On October 4, 1669, the world lost the surgical brush colors of Rembrandt, the greatest painter of Dutch history. Delimiting a tenuous bridge between the past and the painter, this post I write to you now is worth noting: Rembrandt lived during the “Golden Age of the Netherlands’, a historic moment of great excellence in politics, arts, trades and of course… science. Yes, as modern science says, through studies with complex semantic and mathematical methods, it’s possible to verify the necessity of new veracities delimiting the controversial and confusing border between human literature and the sharp touch of reality.
And just about this philosophical break, science, again, thrives. This time in a different way: algorithms and data files crossed an extensive bank of scanned images, ‘bringing’ Rembrandt’s technique back to a tangible reality, 400 years after his death:
JWT Amsterdam, in partnership with Microsoft, created a printing system in 3D from standard facial geometry, geometric patterns of Rembrandt’s paintings and, after more than 168.000 scanned references, the 3D printer sculpted a new paint with the same essence and hability of the most amazing Dutch painter.

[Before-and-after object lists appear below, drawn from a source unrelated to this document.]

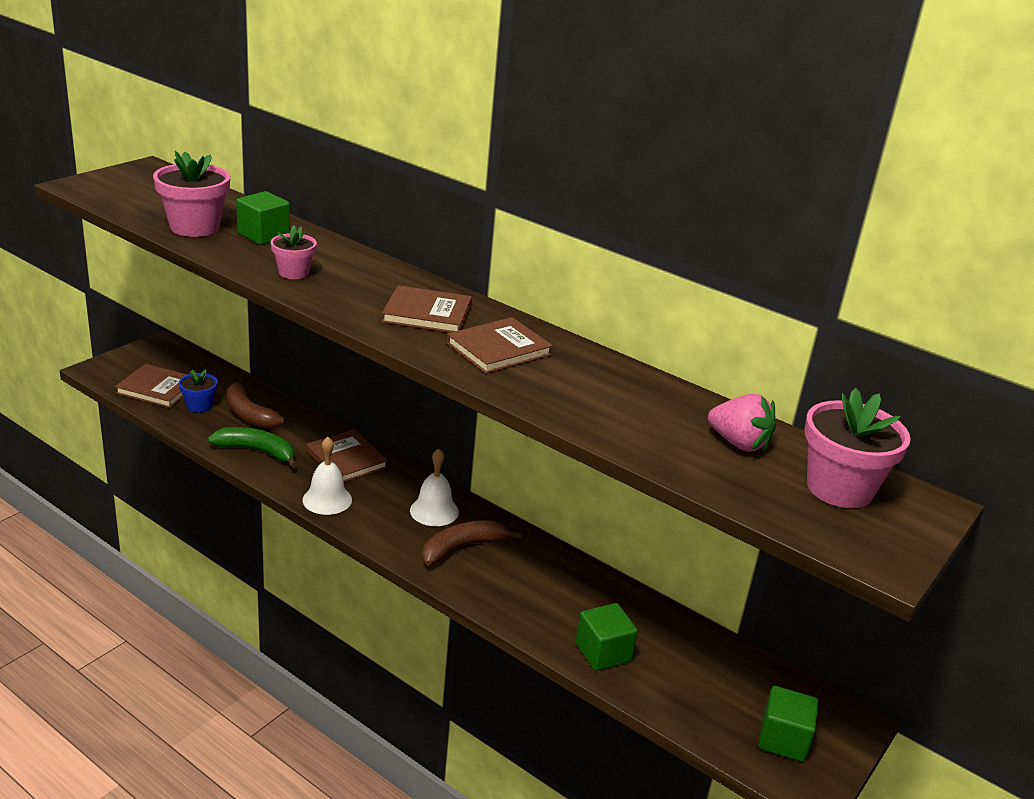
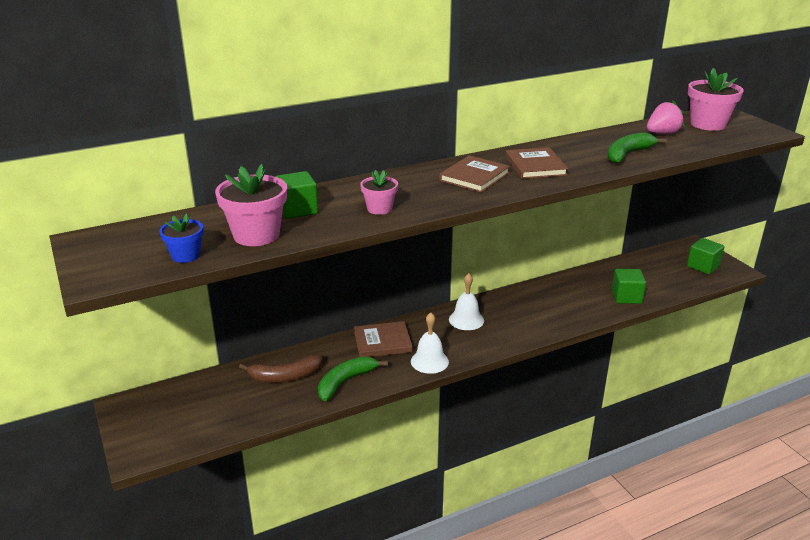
camera: 60 degrees left, 0 degrees up
brown book [115,364,187,408] -> none
blue flower pot [179,369,218,413] -> blue flower pot moved to [159,213,203,263]
brown banana [422,520,522,565] -> none
none -> green banana [607,132,667,164]

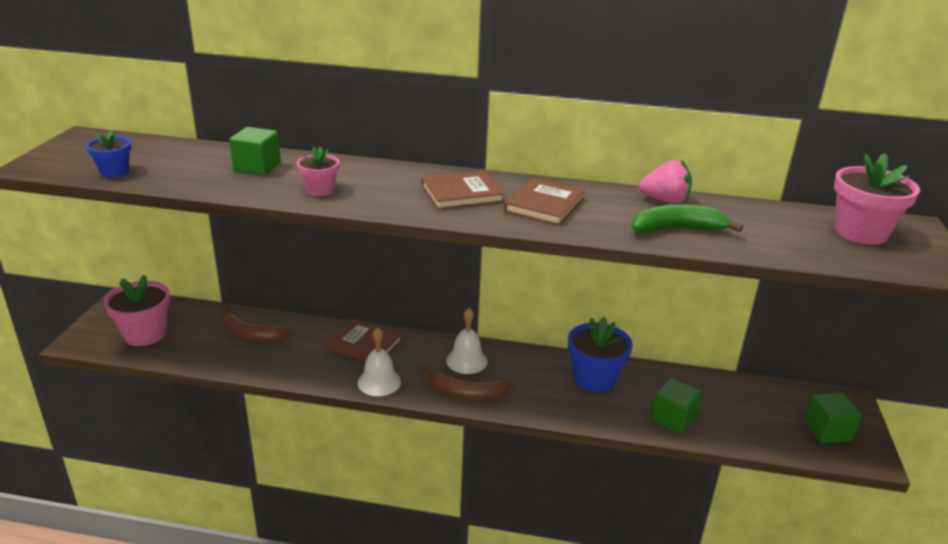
camera: 35 degrees right, 0 degrees up
pink flower pot [215,164,287,246] -> pink flower pot moved to [104,275,170,346]
green banana [318,356,388,401] -> none
pink strawberry [647,100,685,134] -> pink strawberry moved to [639,159,692,204]
none -> brown banana [422,366,513,401]
none -> blue flower pot [568,317,633,392]

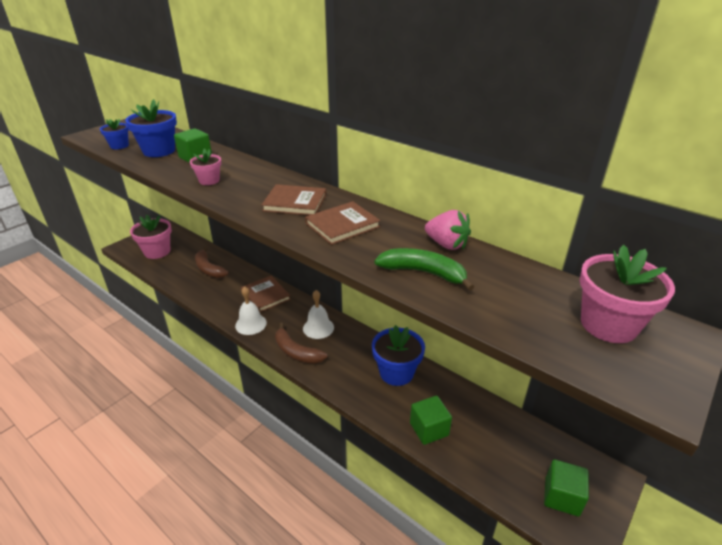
camera: 30 degrees right, 5 degrees up
none -> blue flower pot [125,99,177,157]

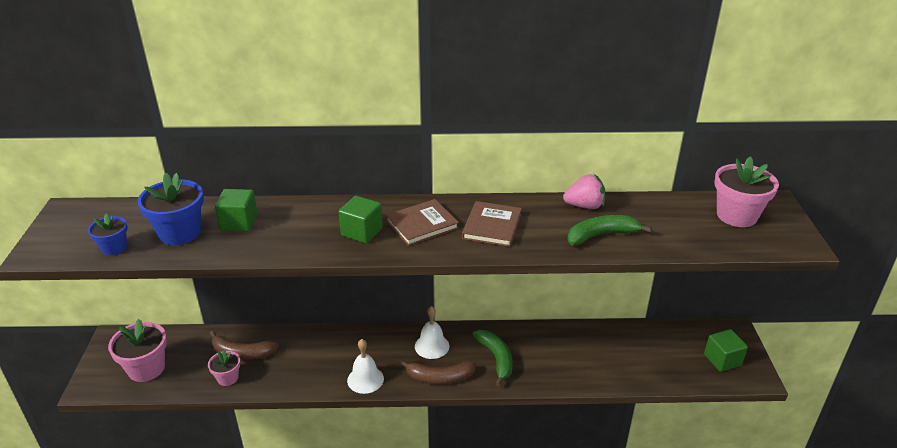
camera: 40 degrees left, 0 degrees up
pink flower pot [190,148,221,185] -> pink flower pot moved to [208,350,241,386]
brown book [241,276,291,312] -> none
blue flower pot [372,325,425,386] -> none
green cube [410,396,452,445] -> green cube moved to [339,196,383,244]
none -> green banana [472,329,513,387]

Science, like 400 years ago, brought back to life not just a ‘new Rembrandt paint’, but the dialog between what can be turned real through a virtual system and not only by our young/old human hands now.
The result of this advertising case is a technological transcendent miracle: probably contemporary art critics can be in doubt (an in trouble) about the consistency of a real or a simulated Rembradt original paint. Moreover, we’re facing the outbreaking of a completely new way to create masterpieces, in this particular case, of art. It’s never enough to face a real paint in front of our eyes: time kills everyone and science seems to postpone even death. Maybe, from now on, nobody will die. And reality will be part of virtuality, in that order. Time to think about our boundaries.